→ Task directions
The lines below that include "keyUp" are to be found and copied.

→ Dataset content
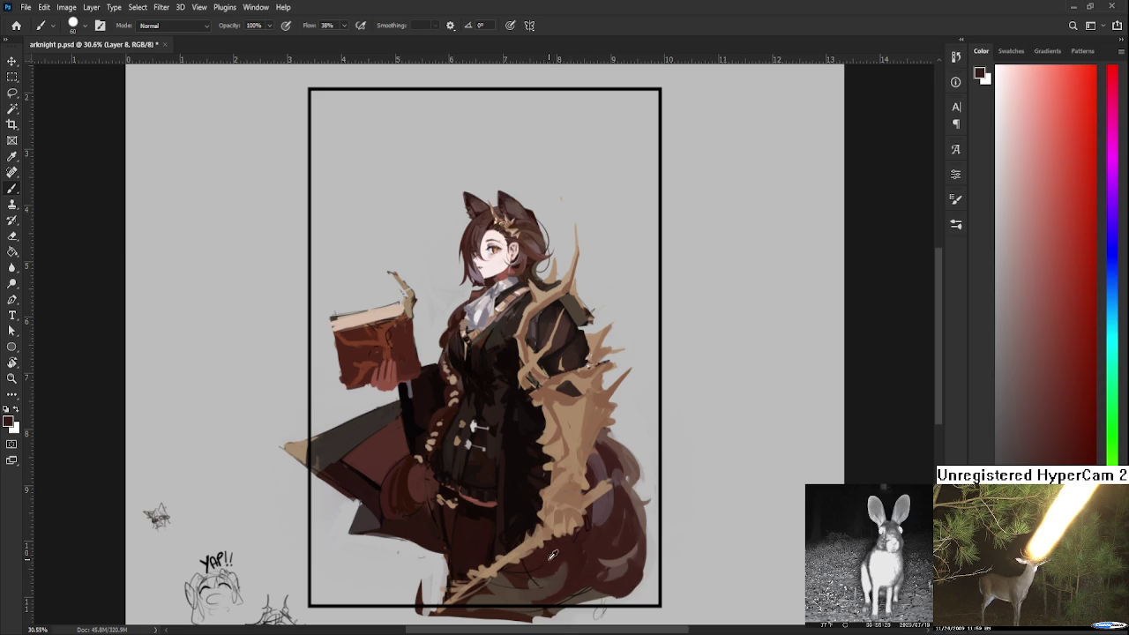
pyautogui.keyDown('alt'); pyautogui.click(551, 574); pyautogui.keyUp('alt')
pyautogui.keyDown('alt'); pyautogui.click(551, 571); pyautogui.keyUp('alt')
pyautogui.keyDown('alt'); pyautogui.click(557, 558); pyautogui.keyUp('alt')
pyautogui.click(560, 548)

→ Exercise answer
pyautogui.keyDown('alt'); pyautogui.click(551, 574); pyautogui.keyUp('alt')
pyautogui.keyDown('alt'); pyautogui.click(551, 571); pyautogui.keyUp('alt')
pyautogui.keyDown('alt'); pyautogui.click(557, 558); pyautogui.keyUp('alt')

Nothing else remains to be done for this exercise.